Why So Many Women Are Sharing This Short Story About Bad Sex & Dating

Photo: Ashley Armitage
If you're a young woman with experience of modern dating and/or bad sex, you'll want to carve out some time to read a short story in the latest issue of the New Yorker. "Cat Person" by Kristen Roupenian has really hit a nerve and has prompted a polarised online debate since publication.
The story follows a dalliance between 20-year-old student Margot and the 34-year-old Robert, whom she meets during a shift at her part-time cinema job.
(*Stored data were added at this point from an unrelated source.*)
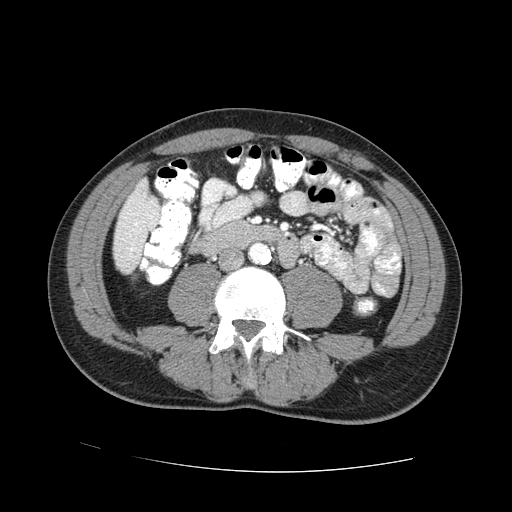
Contrast-enhanced abdominal CT (liver protocol), one axial slice; slice 7 of 73 in the series (ordered by position); one of 2 acquisitions stored at this slice position; soft-tissue window (W 400 / L 40 HU); 2.5 mm slice thickness; 512 × 512 image matrix, field of view 380 × 380 mm. From the clinical record (not read from this slice): diagnosis: hepatocellular carcinoma (patient treated with transarterial chemoembolisation; whether this scan precedes or follows treatment is not stated here); TNM stage (as recorded): Stage-IVA; Child-Pugh class: A; tumour nodularity: uninodular.
Annotated regions visible in this slice (semi-automatically segmented with operator editing):
- liver parenchyma outside the tumour (the mass and vessels are separate outlines, so this box may not span the whole liver): bounding box [x1, y1, x2, y2] px = [114, 178, 160, 272]
- portal vein: [131, 223, 137, 250]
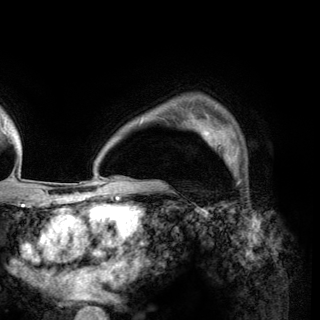
Breast MRI (dynamic contrast-enhanced), one axial slice. Slice 106 of 150 in the series (ordered by position). Cropped to one breast. Dynamic contrast-enhanced series, time point 2 of 6 at this slice position (early post-contrast). 3 T. TE 2.8 ms, TR 7.7 ms. 320 × 320 image matrix, field of view 213 × 213 mm. Female patient.
Annotated regions visible in this slice (semi-automatically segmented with operator editing):
- enhancing-tissue mask used for the functional tumour volume (all voxels passing the contrast-enhancement thresholds inside the analysis volume; usually the tumour): bounding box [x1, y1, x2, y2] px = [196, 121, 236, 165]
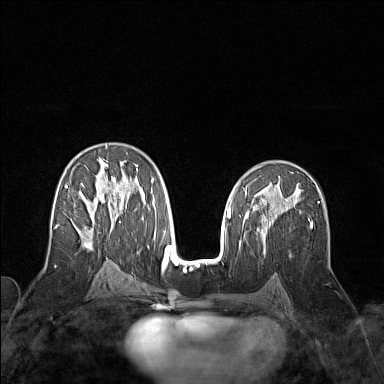
Breast MRI (dynamic contrast-enhanced), one axial slice; slice 85 of 160 in the series (ordered by position); dynamic contrast-enhanced series, time point 2 of 7 at this slice position (early post-contrast); 1.5 T; TE 1.8 ms, TR 5 ms; 1 mm slice thickness; 384 × 384 image matrix. Female patient.
Annotated regions visible in this slice (semi-automatic segmentation, software-assisted and operator-edited):
- enhancing-tissue mask used for the functional tumour volume (all voxels passing the contrast-enhancement thresholds inside the analysis volume; usually the tumour): box from (x=54, y=146) to (x=154, y=250) px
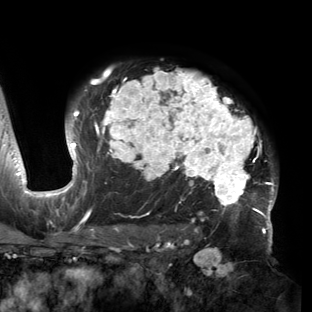
Breast MRI (dynamic contrast-enhanced), one axial slice. Position 108 of 150 along the scan axis. Cropped to one breast. Dynamic contrast-enhanced series, time point 2 of 6 at this slice position (early post-contrast). 3 T. TE 2.7 ms, TR 6.5 ms. 1.2 mm slice thickness. 312 × 312 image matrix, field of view 244 × 244 mm. Female patient.
Structures marked on this image (semi-automatically segmented with operator editing):
- enhancing-tissue mask used for the functional tumour volume (all voxels passing the contrast-enhancement thresholds inside the analysis volume; usually the tumour): box from (x=53, y=68) to (x=278, y=221) px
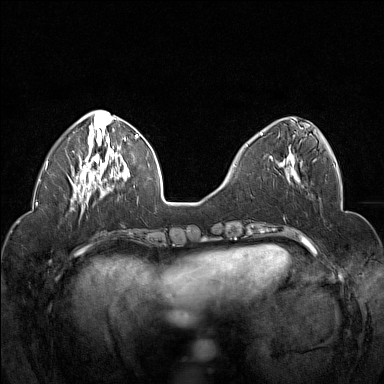
Breast MRI (dynamic contrast-enhanced), one axial slice. Position 55 of 160 along the scan axis. Dynamic contrast-enhanced series, time point 2 of 7 at this slice position (early post-contrast). 1.5 T. TE 1.8 ms, TR 5 ms. 1 mm slice thickness. 384 × 384 image matrix. Female patient.
Annotated regions visible in this slice (semi-automatic segmentation, software-assisted and operator-edited):
- enhancing-tissue mask used for the functional tumour volume (all voxels passing the contrast-enhancement thresholds inside the analysis volume; usually the tumour): box from (x=247, y=128) to (x=303, y=175) px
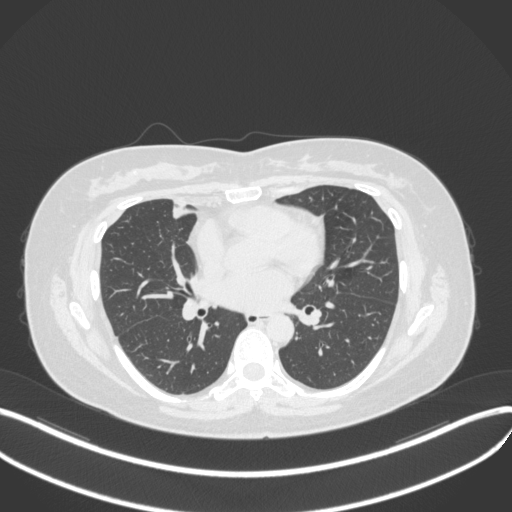
Chest CT, one axial slice. Slice 153 of 272 in the series (ordered by position). Lung window (W 1500 / L -600 HU). 1 mm slice thickness. 512 × 512 image matrix. Female patient, age 42 years. Case-level facts recorded for this patient, not image findings: clinical TNM (as recorded): T1b N0 M0.
Outlined on this slice (bounding box drawn by a radiologist):
- lung tumour (recorded histology: adenocarcinoma): bounding box <166,200,196,223> (left, top, right, bottom; pixels)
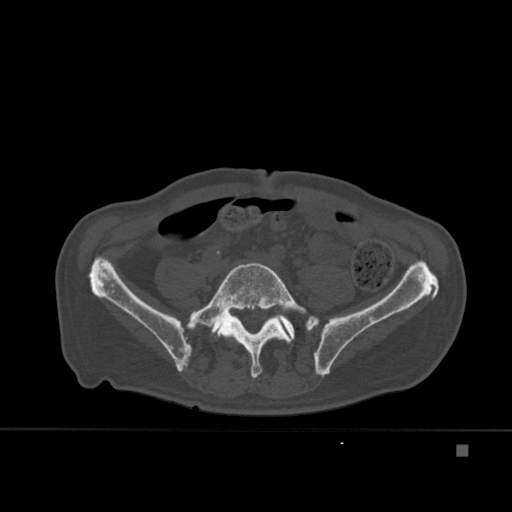
CT including the spine, one axial slice. Position 103 of 451 along the scan axis. Bone window (W 1800 / L 400 HU). 512 × 512 image matrix. Patient: male, 75 years. From the clinical record (not read from this slice): primary cancer: prostate.
Structures marked on this image (semi-automatic segmentation, software-assisted and operator-edited):
- L4 vertebra: box from (x=225, y=336) to (x=231, y=339) px
- L5 vertebra: (x=186, y=262)–(x=307, y=378)
- T7 vertebra: (x=210, y=295)–(x=246, y=329)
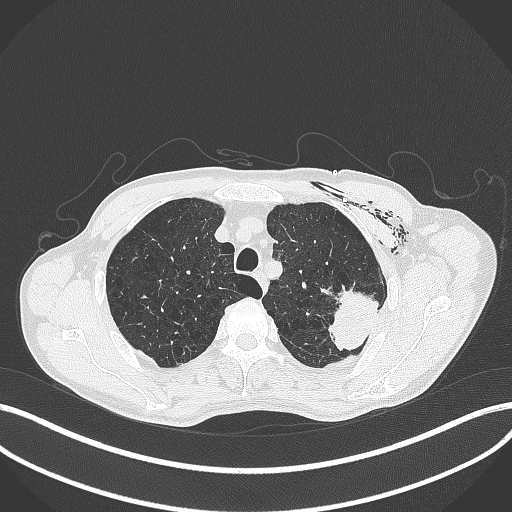
Chest CT, one axial slice. Position 333 of 457 along the scan axis. 120 kVp. Lung window (W 1500 / L -600 HU). 512 × 512 image matrix, field of view 400 × 400 mm. Male patient, age 58 years. Case-level facts recorded for this patient, not image findings: clinical TNM (as recorded): T3 N0 M0.
Structures marked on this image (rectangle marked by the reading radiologist):
- lung tumour (recorded histology: adenocarcinoma): bounding box [x1, y1, x2, y2] px = [314, 280, 376, 352]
Their IRL flirting escalates into texting, which becomes a date, which turns into a toe-curlingly awkward drunken sexual encounter and raises some important questions about consent. (A quick taster of the bad sex in store: "After a frantic rabbity burst, he shuddered, came, and collapsed on her like a tree falling.")
Arguably the most compelling element of the story – and the reason "Cat Person" has got so many people talking – is Margot's extremely relatable internal monologue. One moment she thinks her life might be at risk, the next moment she's questioning herself and wondering what she's done wrong, while at other times (the cringe-worthiest bits), she's got the ick and pitying Robert.
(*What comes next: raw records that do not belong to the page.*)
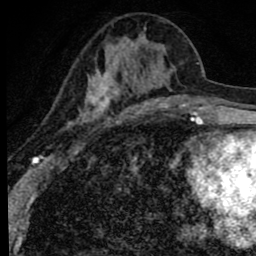
Breast MRI (dynamic contrast-enhanced), one axial slice; position 32 of 80 along the scan axis; cropped to one breast; dynamic contrast-enhanced series, time point 2 of 8 at this slice position (early post-contrast); 1.5 T; TE 2.8 ms, TR 7.2 ms; 2 mm slice thickness; 256 × 256 image matrix, field of view 140 × 140 mm. Female patient.
Outlined on this slice (semi-automatic segmentation, software-assisted and operator-edited):
- enhancing-tissue mask used for the functional tumour volume (all voxels passing the contrast-enhancement thresholds inside the analysis volume; usually the tumour): box from (x=49, y=28) to (x=172, y=158) px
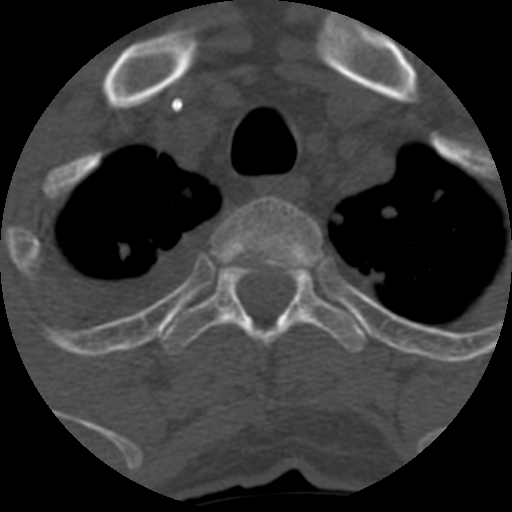
CT including the spine, one axial slice; slice 494 of 708 in the series (ordered by position); 120 kVp; one of 3 acquisitions stored at this slice position; bone window (W 1800 / L 400 HU); 512 × 512 image matrix. Patient age 55 years. From the clinical record (not read from this slice): primary cancer: colon.
Annotated regions visible in this slice (semi-automatic segmentation, software-assisted and operator-edited):
- T2 vertebra: bounding box [x1, y1, x2, y2] px = [213, 198, 323, 269]
- T3 vertebra: [161, 263, 366, 353]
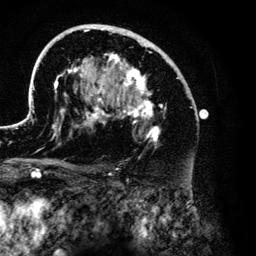
Breast MRI (dynamic contrast-enhanced), one axial slice; slice 79 of 134 in the series (ordered by position); cropped to one breast; dynamic contrast-enhanced series, time point 2 of 6 at this slice position (early post-contrast); 3 T; TE 4.2 ms, TR 7.9 ms; 1.2 mm slice thickness; 256 × 256 image matrix, field of view 170 × 170 mm. Female patient.
Structures marked on this image (semi-automatic segmentation, software-assisted and operator-edited):
- enhancing-tissue mask used for the functional tumour volume (all voxels passing the contrast-enhancement thresholds inside the analysis volume; usually the tumour): bounding box <26,24,204,176> (left, top, right, bottom; pixels)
The sex scene has proven to be a particularly fruitful talking point, with many people praising Rouenian for shining a light on those all-too-common sexual encounters that aren't rape but aren't completely consensual either. Women often find themselves in situations where sex is the "polite" thing to do, but rarely do they talk about these grey-area experiences, assuming they're not worthy of critical analysis. "Margot, choosing between having sex she doesn’t want and 'seeming spoiled and capricious,' decides to have unwanted sex," Rouenian said in an interview with the magazine about her work.
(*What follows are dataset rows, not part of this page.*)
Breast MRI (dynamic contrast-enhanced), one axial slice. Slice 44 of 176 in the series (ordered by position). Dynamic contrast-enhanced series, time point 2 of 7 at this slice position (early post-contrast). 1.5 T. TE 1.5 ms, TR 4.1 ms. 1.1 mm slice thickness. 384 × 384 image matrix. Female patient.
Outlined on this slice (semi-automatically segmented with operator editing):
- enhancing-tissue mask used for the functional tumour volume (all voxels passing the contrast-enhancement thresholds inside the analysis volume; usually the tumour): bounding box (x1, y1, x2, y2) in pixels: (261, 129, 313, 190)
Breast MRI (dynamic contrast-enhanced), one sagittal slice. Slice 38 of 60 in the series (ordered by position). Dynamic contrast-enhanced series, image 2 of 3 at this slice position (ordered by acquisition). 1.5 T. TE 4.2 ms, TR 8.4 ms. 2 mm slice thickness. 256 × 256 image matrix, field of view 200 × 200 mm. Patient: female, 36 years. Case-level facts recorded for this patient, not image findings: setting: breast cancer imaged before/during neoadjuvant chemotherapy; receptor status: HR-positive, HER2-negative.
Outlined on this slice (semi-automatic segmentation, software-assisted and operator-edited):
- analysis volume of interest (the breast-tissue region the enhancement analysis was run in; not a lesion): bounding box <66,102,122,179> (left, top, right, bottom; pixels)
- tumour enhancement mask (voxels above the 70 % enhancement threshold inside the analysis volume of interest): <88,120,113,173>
A pertinent passage in the story reads: "The thought of what it would take to stop what she had set in motion was overwhelming; it would require an amount of tact and gentleness that she felt was impossible to summon. It wasn’t that she was scared he would try to force her to do something against her will but that insisting that they stop now, after everything she’d done to push this forward, would make her seem spoiled and capricious, as if she’d ordered something at a restaurant and then, once the food arrived, had changed her mind and sent it back."
Overwhelmingly, women have praised the story for its familiarity and for highlighting a rare-discussed experience
The predominant reaction among men? Well, it hasn't been quite so heartening. In fact, a Twitter account, Men React to Cat Person, has even been set up to document some of the most ignorant, tone-deaf reactions, of which many miss the point of the story entirely.
Roupenian said she wanted to highlight how we draw big conclusions about people from little things in the earliest stages of dating. "We decide that it means something that a person likes cats instead of dogs, or has a certain kind of artsy tattoo, or can land a good joke in a text, but, really, these are reassuring self-deceptions. Our initial impression of a person is pretty much entirely a mirage of guesswork and projection."
Regardless of your gender, sexuality or relationship status, you will take something away from reading "Cat Person", so if you haven't already,what are you waiting for?